Cramer in der FAZ: "Internationale Talente werden aber nicht nur in Führungspositionen benötigt, sondern überall. Unter unseren Promovierenden liegt der Anteil ausländischer Forscher und Forscherinnen bereits heute bei 60 Prozent, bei den Postdocs sogar bei 80 Prozent. (…) Wer seine Talente bei uns einbringt, muss auch eine Perspektive in unserem Land haben. (…) Die Zahl der Auszubildenden mit ausländischer Staatsangehörigkeit hat sich in Deutschland in den vergangenen zehn Jahren um 64 Prozent auf knapp 55.000 erhöht.
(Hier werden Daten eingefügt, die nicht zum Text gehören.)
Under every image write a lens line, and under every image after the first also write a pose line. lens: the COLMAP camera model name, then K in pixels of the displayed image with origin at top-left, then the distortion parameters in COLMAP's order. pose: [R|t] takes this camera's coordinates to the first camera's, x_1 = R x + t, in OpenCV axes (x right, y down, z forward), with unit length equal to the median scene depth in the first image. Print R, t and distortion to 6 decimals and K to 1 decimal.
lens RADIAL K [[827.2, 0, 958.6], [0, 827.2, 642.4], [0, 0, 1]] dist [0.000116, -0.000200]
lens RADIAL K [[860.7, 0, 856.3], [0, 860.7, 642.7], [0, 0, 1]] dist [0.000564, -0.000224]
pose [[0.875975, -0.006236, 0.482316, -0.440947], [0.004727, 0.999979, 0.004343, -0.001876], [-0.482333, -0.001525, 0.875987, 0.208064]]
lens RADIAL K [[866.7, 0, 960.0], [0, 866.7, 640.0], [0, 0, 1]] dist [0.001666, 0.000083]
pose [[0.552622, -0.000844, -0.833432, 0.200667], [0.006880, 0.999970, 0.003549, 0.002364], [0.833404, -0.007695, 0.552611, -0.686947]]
Diese Menschen sind für unser Land unverzichtbar." 

Das HRK-Präsidium wendet sich explizit gegen jede Art Diskriminierung: "Auch der im Grundgesetz verbriefte rechtliche Schutz vor Diskriminierung in jeder Form ist ein Pfeiler unserer wissenschaftlichen Leistungsfähigkeit. Die Vielfalt von internationalen Perspektiven und Hintergründen macht unsere Wissenschaft stark und trägt wesentlich zu ihrem Fortschritt bei. Wir sind stolz darauf und unterstützen ausdrücklich, dass an unseren Hochschulen Menschen aus aller Welt und mit den unterschiedlichsten Hintergründen studieren und arbeiten." 
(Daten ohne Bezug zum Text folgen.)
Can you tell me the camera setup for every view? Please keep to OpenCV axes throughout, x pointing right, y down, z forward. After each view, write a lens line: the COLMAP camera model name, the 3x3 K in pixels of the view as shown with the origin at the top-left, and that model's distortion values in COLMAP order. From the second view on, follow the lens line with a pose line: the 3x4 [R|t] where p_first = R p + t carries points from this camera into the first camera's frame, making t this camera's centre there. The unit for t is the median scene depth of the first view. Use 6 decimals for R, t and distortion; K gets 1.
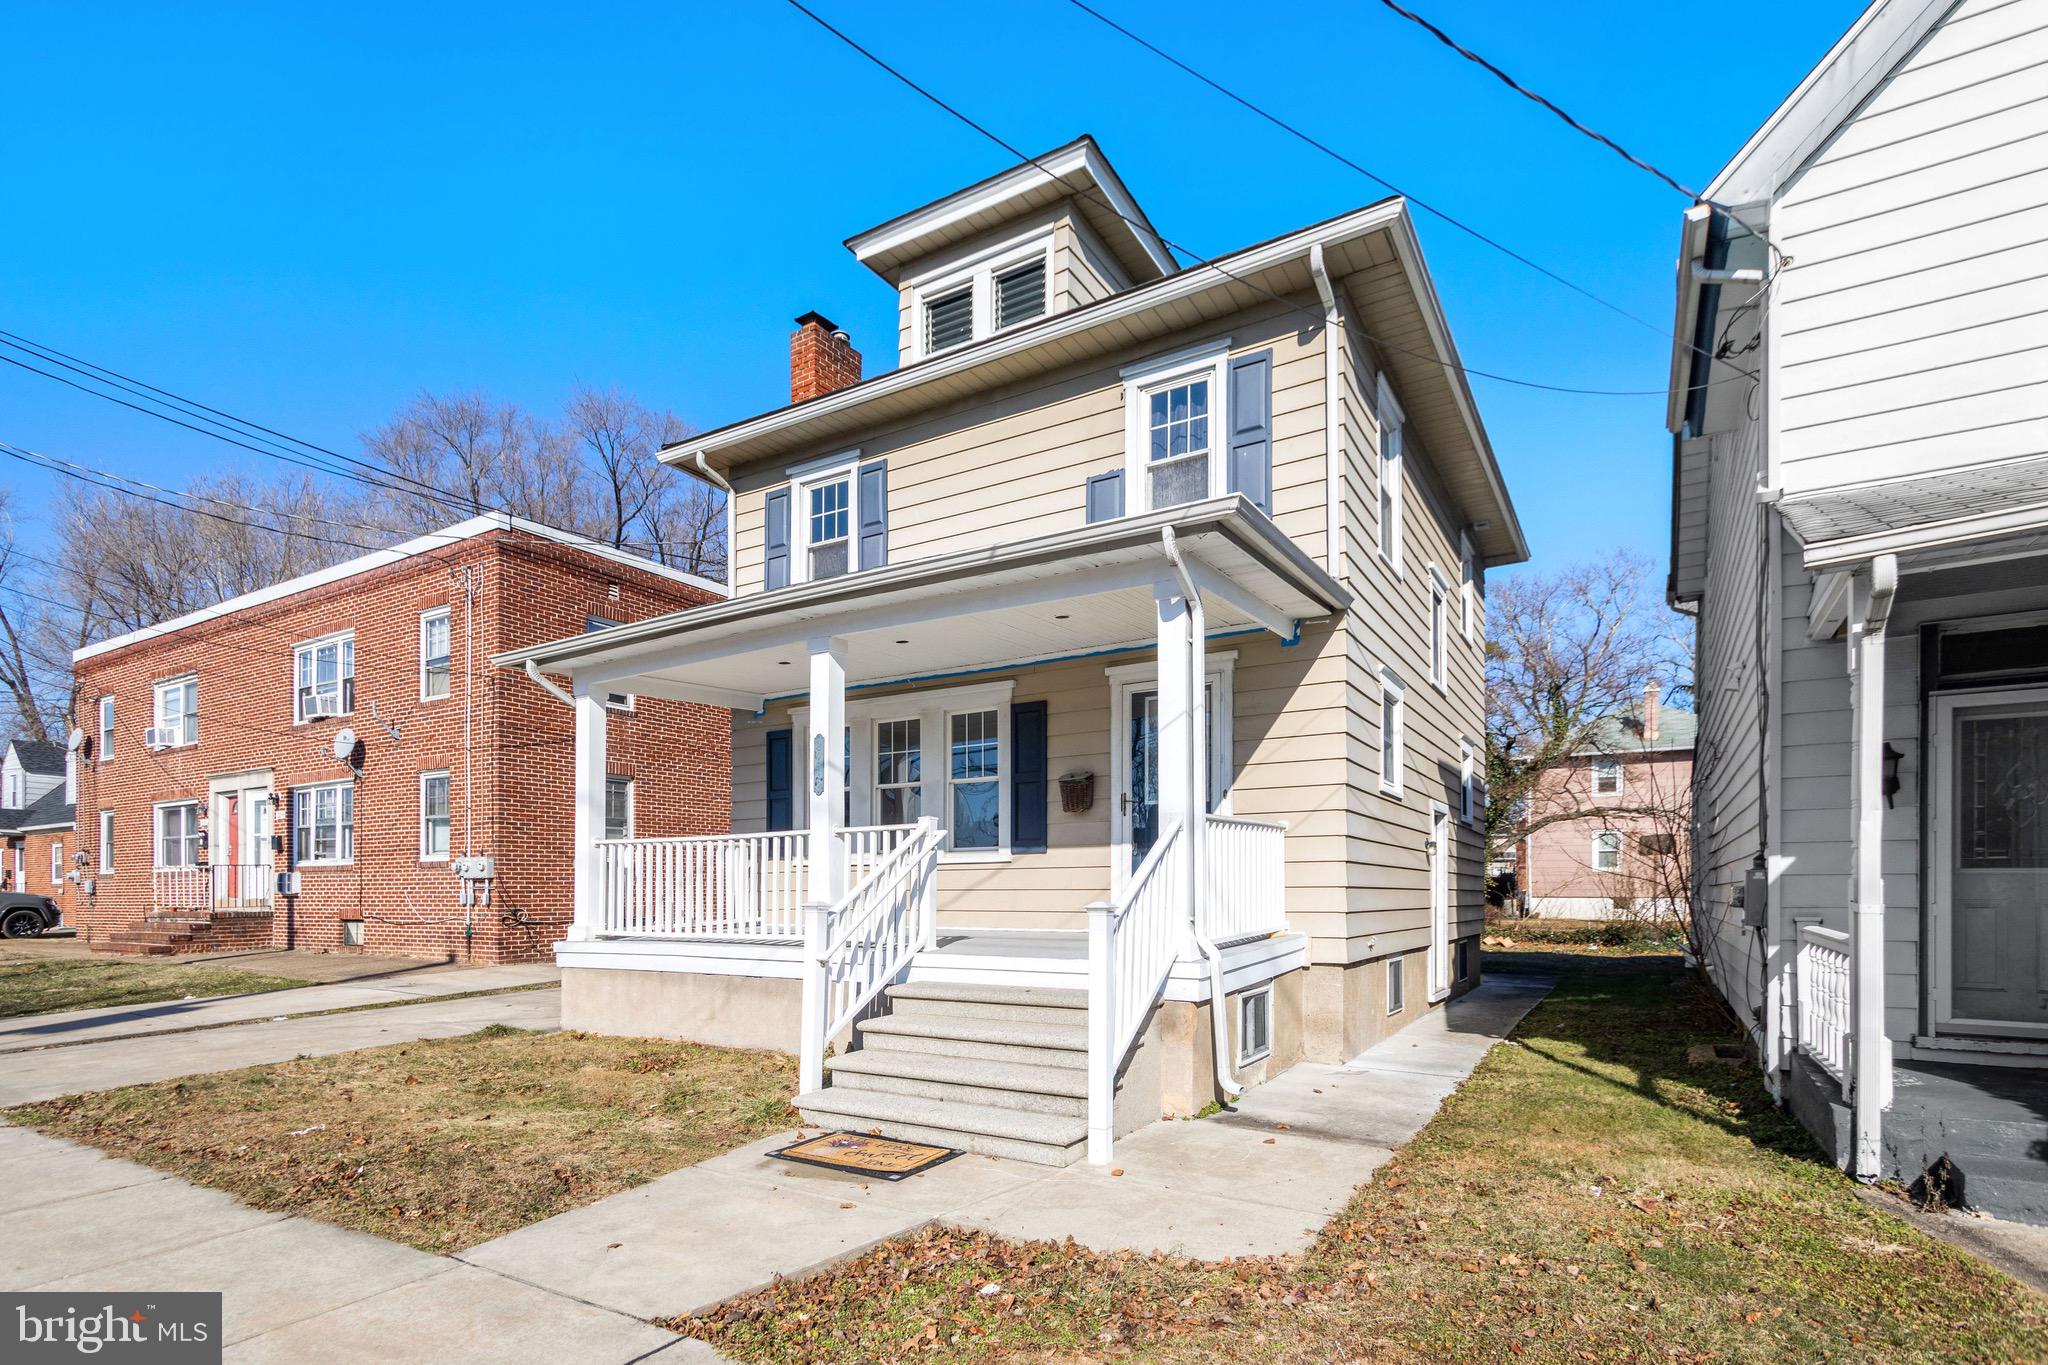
lens RADIAL K [[1053.6, 0, 1028.3], [0, 1053.6, 680.8], [0, 0, 1]] dist [0.012187, 0.001294]
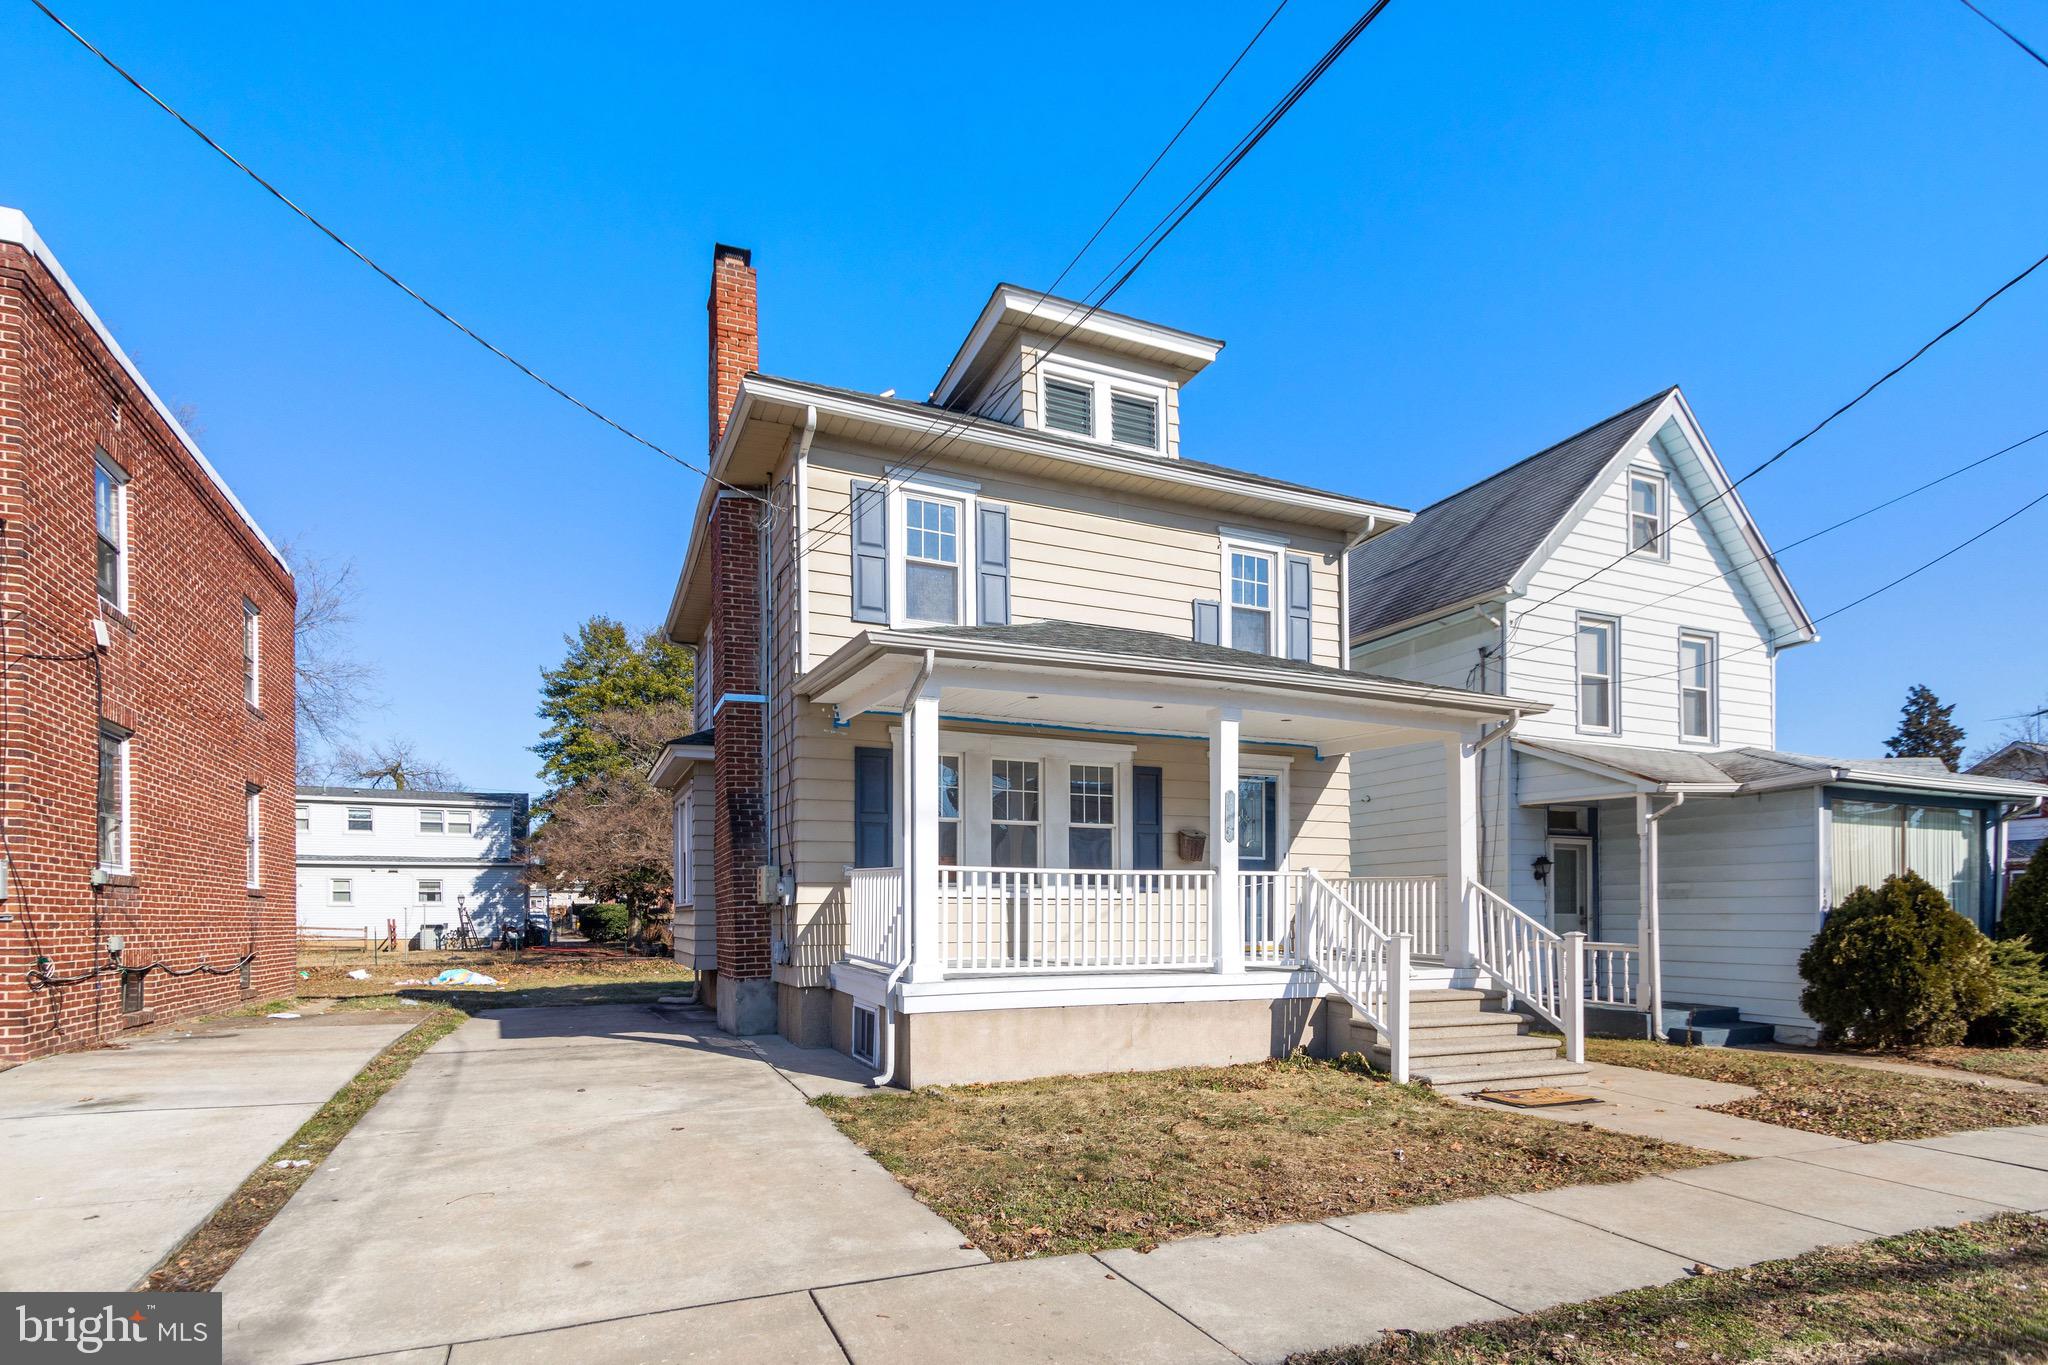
lens RADIAL K [[1053.6, 0, 1028.3], [0, 1053.6, 680.8], [0, 0, 1]] dist [0.012187, 0.001294]
pose [[0.538089, 0.187507, 0.821767, -1.021605], [-0.166476, 0.979379, -0.114463, 0.080411], [-0.826284, -0.075213, 0.558209, 0.418843]]
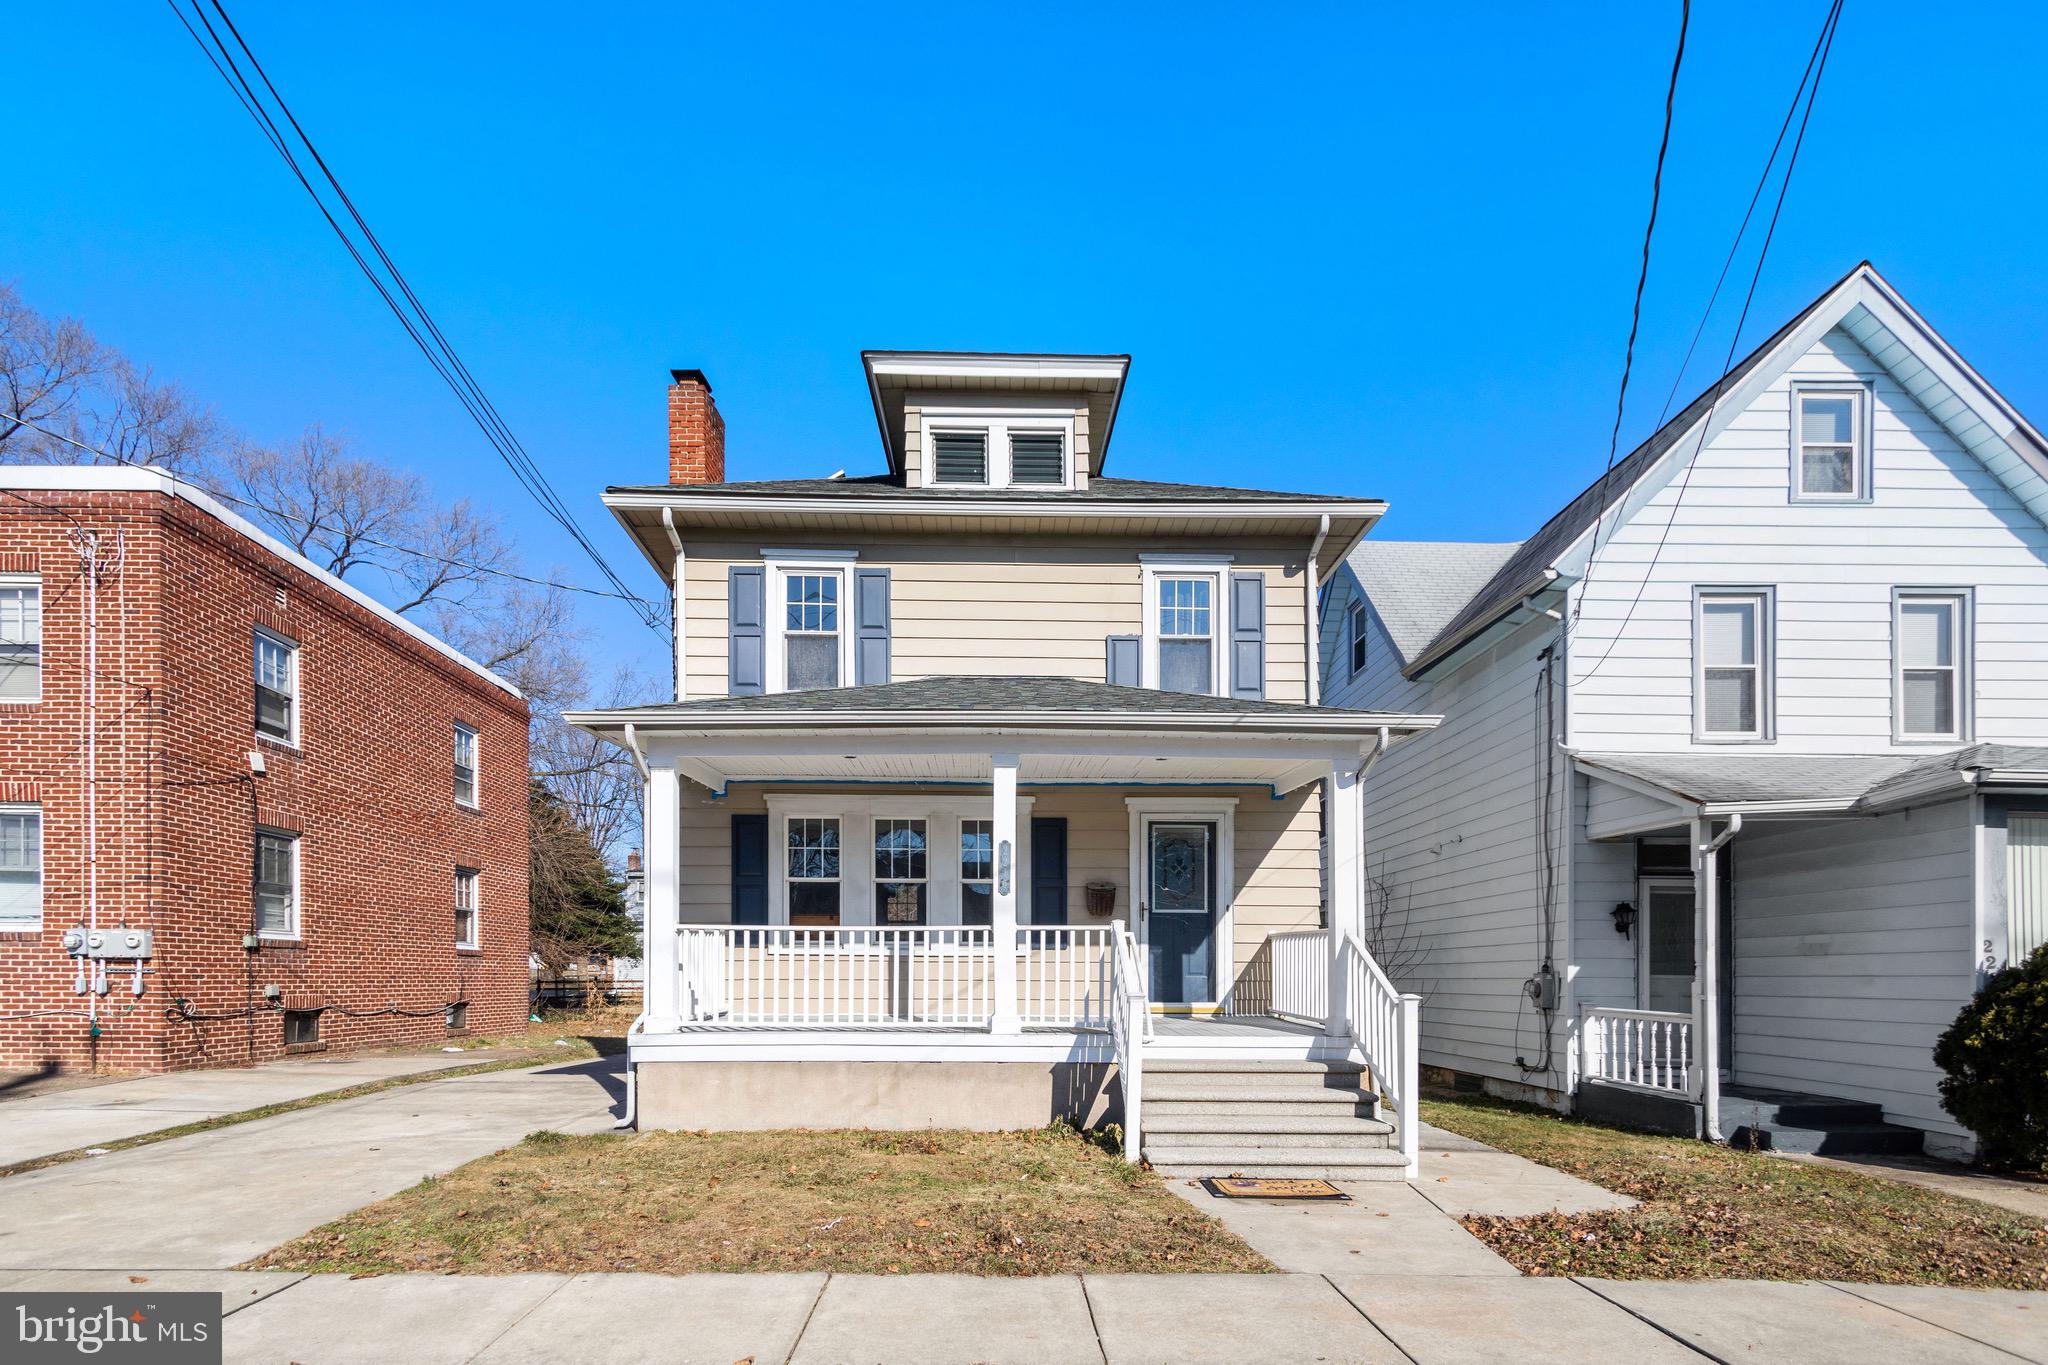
lens RADIAL K [[1060.6, 0, 993.7], [0, 1060.6, 741.7], [0, 0, 1]] dist [0.014332, -0.000576]
pose [[0.829373, 0.129234, 0.543542, -0.649183], [-0.117702, 0.991461, -0.056134, 0.009477], [-0.546156, -0.017420, 0.837503, 0.055717]]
Der Vorsitzende des Bundestagsforschungsausschusses Gehring erinnerte auch an die vielen internationalen Studenten und Wissenschaftler in Deutschland. "Hohe Umfragewerte für die AfD führen bei ersten internationalen Spitzenkräften zu Zweifeln, ob Deutschland der richtige Standort für ihre Forschung ist", sagte er. "Kreativität, Vielfalt und Erfindergeist in Hochschulen, Forschungseinrichtungen und Akademien machen unser Land hochinnovativ, wettbewerbsfähig und sichern unser internationales Renommee", erklärte Gehring. "Dieses Fundament für zukünftigen Wohlstand bedroht die AfD, indem sie Verschwörungsmythen verbreitet, gesicherte wissenschaftliche Erkenntnisse mit Desinformationskampagnen angreift und Fakten durch Fake-News in Misskredit bringt."

Zuwanderung: Forderung nach verantwortungsvoller Berichterstattung 

Laut dem Präsidenten der Max-Planck-Gesellschaft sei es absolute Pflicht von Politik und Medien, "ihre Worte verantwortungsvoll zu wählen und die Grenzen des Sagbaren nicht zu verschieben." Das vergifte den Diskurs, und Worten folgten schnell Taten. Zudem sei es laut aktueller Studien des Max-Planck-Instituts Göttingen als auch der Bertelsmann-Stiftung nachgewiesen, dass die große Mehrheit der Bevölkerung Zuwanderung als Gewinn empfinde und Skepsis kontinuierlich abnehme. "Parolen und plakative Zuspitzungen" könnten das gesellschaftliche Klima aber vergiften. 

Das HRK-Präsidium endet hierzu ihre Pressemitteilung mit einem Appell: "Die steigende Tendenz im öffentlichen und politischen Raum, den gesellschaftlichen Diskurs inhaltlich und tonal zu verändern, um Wissenschaftsfeindlichkeit, Einschränkung der Wissenschaftsfreiheit, Rassismus, Intoleranz und auf Ausgrenzung fußende Ideen und Feindbilder zu normalisieren, den Zusammenhalt in der Gesellschaft zu zersetzen und das Vertrauen in die freiheitliche Demokratie zu untergraben, ist höchst alarmierend. Dem stellen wir uns als Präsidium der HRK klar entgegen. Jedes einzelne Mitglied unserer Hochschulen ist gefordert, für die Grundwerte unserer Verfassung einzutreten."

Dieser Artikel wurde am 25.1. um 12:15 Uhr aktualisiert. Zuerst veröffentlicht wurde er am 24.1.